Visualmente, o 220 preservava o charme tradicional das carrocerias da época - com seus paralamas destacados, capô longo e grade vertical coroada pela icônica estrela de três pontas. Mas havia nele algo de novo: proporções mais fluidas, faróis integrados aos para-lamas e um interior projetado com atenção cirúrgica ao conforto. Era um Mercedes-Benz de transição - ainda clássico na forma, mas já moderno na essência.
Sob o capô, encontrava-se o verdadeiro coração de sua revolução: o motor M180, um bloco de 6 cilindros em linha de 2.195 cm³, o primeiro motor dessa configuração produzido pela Mercedes-Benz no pós-guerra. Desenvolvia 80 cv, suficientes para levar o sedan a 140 km/h, números notáveis para um carro de luxo em uma Europa que ainda se reerguia economicamente. O propulsor era suave, equilibrado e dotado de comando de válvulas no cabeçote - um avanço considerável em relação aos motores de válvulas laterais que o antecederam.

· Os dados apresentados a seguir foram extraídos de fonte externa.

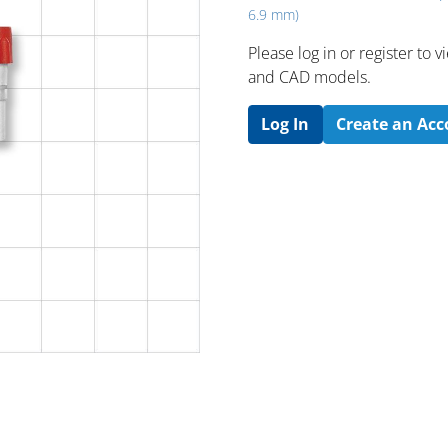
6.9 mm)
Please log in or register to
and CAD models.
Log In
Create an Ac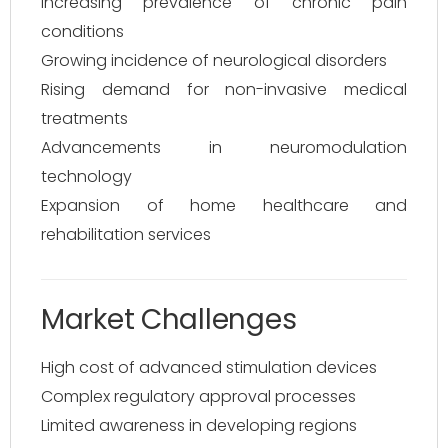
Increasing prevalence of chronic pain
conditions
Growing incidence of neurological disorders
Rising demand for non-invasive medical
treatments
Advancements in neuromodulation
technology
Expansion of home healthcare and
rehabilitation services
Market Challenges
High cost of advanced stimulation devices
Complex regulatory approval processes
Limited awareness in developing regions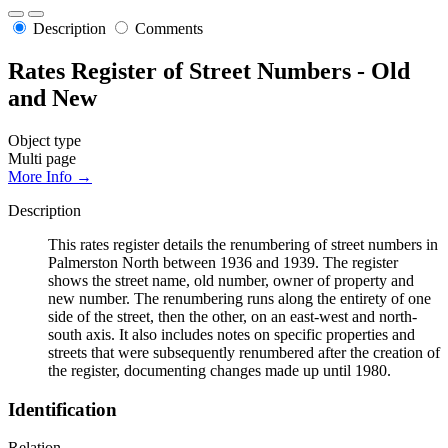
Description
Comments
Rates Register of Street Numbers - Old
and New
Object type
Multi page
More Info →
Description
This rates register details the renumbering of street numbers in
Palmerston North between 1936 and 1939. The register
shows the street name, old number, owner of property and
new number. The renumbering runs along the entirety of one
side of the street, then the other, on an east-west and north-
south axis. It also includes notes on specific properties and
streets that were subsequently renumbered after the creation of
the register, documenting changes made up until 1980.
Identification
Relation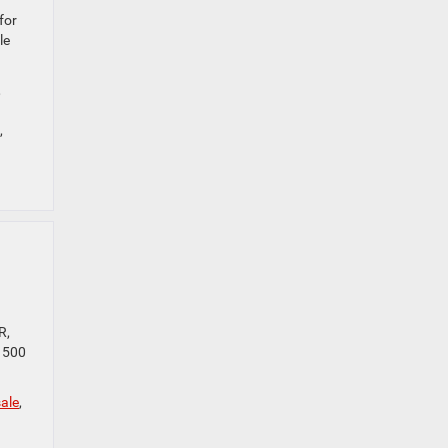
for
le
,
,
R,
 1500
ale
,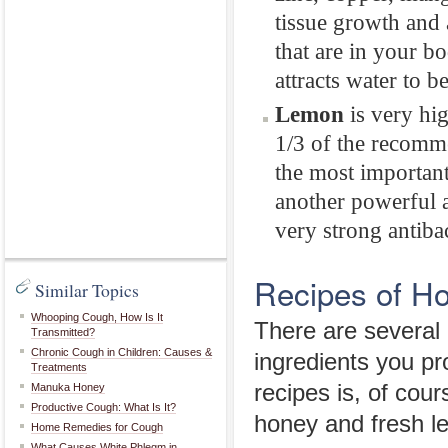
tissue growth and 
that are in your b
attracts water to b
Lemon
is very hig
1/3 of the recomme
the most important
another powerful 
very strong antibac
Recipes of H
Similar Topics
Whooping Cough, How Is It
There are several
Transmitted?
Chronic Cough in Children: Causes &
ingredients you pr
Treatments
recipes is, of cou
Manuka Honey
Productive Cough: What Is It?
honey and fresh l
Home Remedies for Cough
What Causes White Phlegm in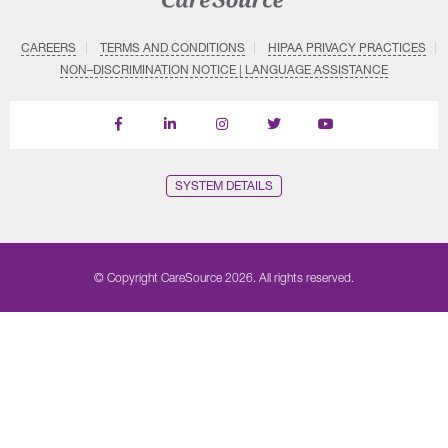
CAREERS
TERMS AND CONDITIONS
HIPAA PRIVACY PRACTICES
NON–DISCRIMINATION NOTICE | LANGUAGE ASSISTANCE
Find
Follow
Follow
Follow
Subscribe
us
us
us
us
on
on
on
on
on
YouTube
Facebook
LinkedIn
Instagram
Twitter
SYSTEM DETAILS
© Copyright CareSource 2026. All rights reserved.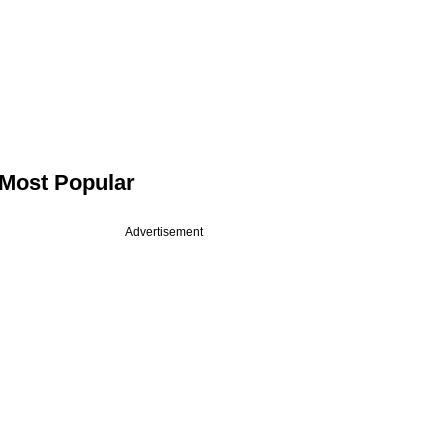
Most Popular
Advertisement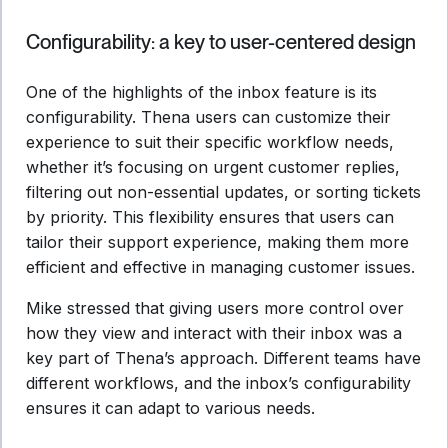
Configurability: a key to user-centered design
One of the highlights of the inbox feature is its
configurability. Thena users can customize their
experience to suit their specific workflow needs,
whether it’s focusing on urgent customer replies,
filtering out non-essential updates, or sorting tickets
by priority. This flexibility ensures that users can
tailor their support experience, making them more
efficient and effective in managing customer issues.
Mike stressed that giving users more control over
how they view and interact with their inbox was a
key part of Thena’s approach. Different teams have
different workflows, and the inbox’s configurability
ensures it can adapt to various needs.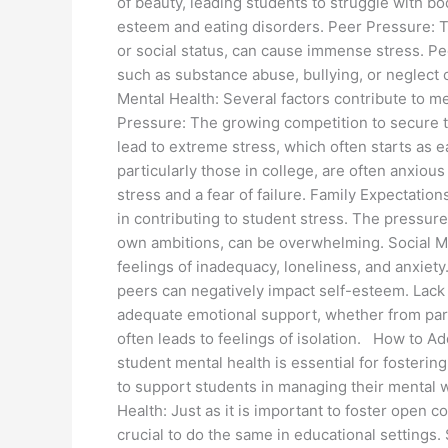
of beauty, leading students to struggle with bo
esteem and eating disorders. Peer Pressure: T
or social status, can cause immense stress. P
such as substance abuse, bullying, or neglect 
Mental Health: Several factors contribute to m
Pressure: The growing competition to secure t
lead to extreme stress, which often starts as e
particularly those in college, are often anxious
stress and a fear of failure. Family Expectation
in contributing to student stress. The pressure
own ambitions, can be overwhelming. Social M
feelings of inadequacy, loneliness, and anxiet
peers can negatively impact self-esteem. Lack 
adequate emotional support, whether from paren
often leads to feelings of isolation. How to 
student mental health is essential for fosteri
to support students in managing their mental
Health: Just as it is important to foster open c
crucial to do the same in educational settings.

A tração era traseira, a transmissão manual de 4 velocidades, e a suspensão independente nas quatro rodas - outro destaque técnico que colocava o 220 à frente da concorrência. O conjunto proporcionava uma condução serena e previsível, com aquele comportamento sólido e silencioso que se tornaria marca registrada dos Mercedes-Benz por décadas.

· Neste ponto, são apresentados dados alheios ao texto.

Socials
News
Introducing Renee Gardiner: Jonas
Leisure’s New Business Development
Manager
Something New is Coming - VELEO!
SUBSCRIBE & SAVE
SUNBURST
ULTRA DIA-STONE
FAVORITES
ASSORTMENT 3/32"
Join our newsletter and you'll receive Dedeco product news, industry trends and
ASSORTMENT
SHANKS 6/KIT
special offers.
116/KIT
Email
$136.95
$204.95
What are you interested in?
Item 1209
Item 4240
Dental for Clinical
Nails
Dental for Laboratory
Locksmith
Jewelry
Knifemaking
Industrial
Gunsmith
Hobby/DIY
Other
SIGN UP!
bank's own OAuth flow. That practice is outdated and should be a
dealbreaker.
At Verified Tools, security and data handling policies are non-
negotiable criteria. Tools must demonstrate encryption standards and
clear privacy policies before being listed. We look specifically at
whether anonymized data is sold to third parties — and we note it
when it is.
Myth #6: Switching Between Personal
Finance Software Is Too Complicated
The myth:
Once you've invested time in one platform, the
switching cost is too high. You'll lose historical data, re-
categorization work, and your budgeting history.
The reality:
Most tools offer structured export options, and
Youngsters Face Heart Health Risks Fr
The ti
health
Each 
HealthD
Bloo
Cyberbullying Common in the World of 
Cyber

O interior refletia o requinte germânico: madeira polida no painel, instrumentos circulares precisos, bancos envolventes e amplo espaço para os ocupantes. Era um ambiente pensado não apenas para transportar, mas para acomodar com dignidade - um verdadeiro salão sobre rodas (Saloon, como diziam os britânicos).
O Mercedes-Benz 220 W187 foi produzido entre 1951 e 1954, com diferentes versões de carroceria: o Saloon/Sedan, o Cabriolet A (duas portas, mais esportivo) e o Cabriolet B (quatro lugares, mais requintado). Ao todo, pouco mais de 18 mil unidades foram fabricadas, número modesto, mas suficiente para consolidar o prestígio da marca em um mundo que voltava a acreditar no luxo e na durabilidade.
Mais do que um automóvel, o 220 representava uma mensagem: a Mercedes-Benz estava de volta - e mais forte do que nunca. Ele pavimentou o caminho para a linha ‘Ponton’, que surgiria em 1954 com o 220a (W180), inaugurando o design moderno da marca. Mas o W187 manteve seu charme clássico, sendo o último Mercedes-Benz de ‘pré-linha ponton’ - e o primeiro a trazer o conforto de um verdadeiro gran turismo para o dia a dia dos executivos e diplomatas da época.
O 220 foi um dos primeiros Mercedes-Benz a ser amplamente exportado, especialmente para os Estados Unidos e o Reino Unido, onde o termo Saloon foi substituído por Sedan para agradar ao público local. Era um símbolo de status internacional - tanto que foi escolhido por diversas embaixadas e governos europeus como veículo oficial. Para muitos historiadores, o W187 foi o modelo que restabeleceu o prestígio global da estrela de três pontas após a guerra.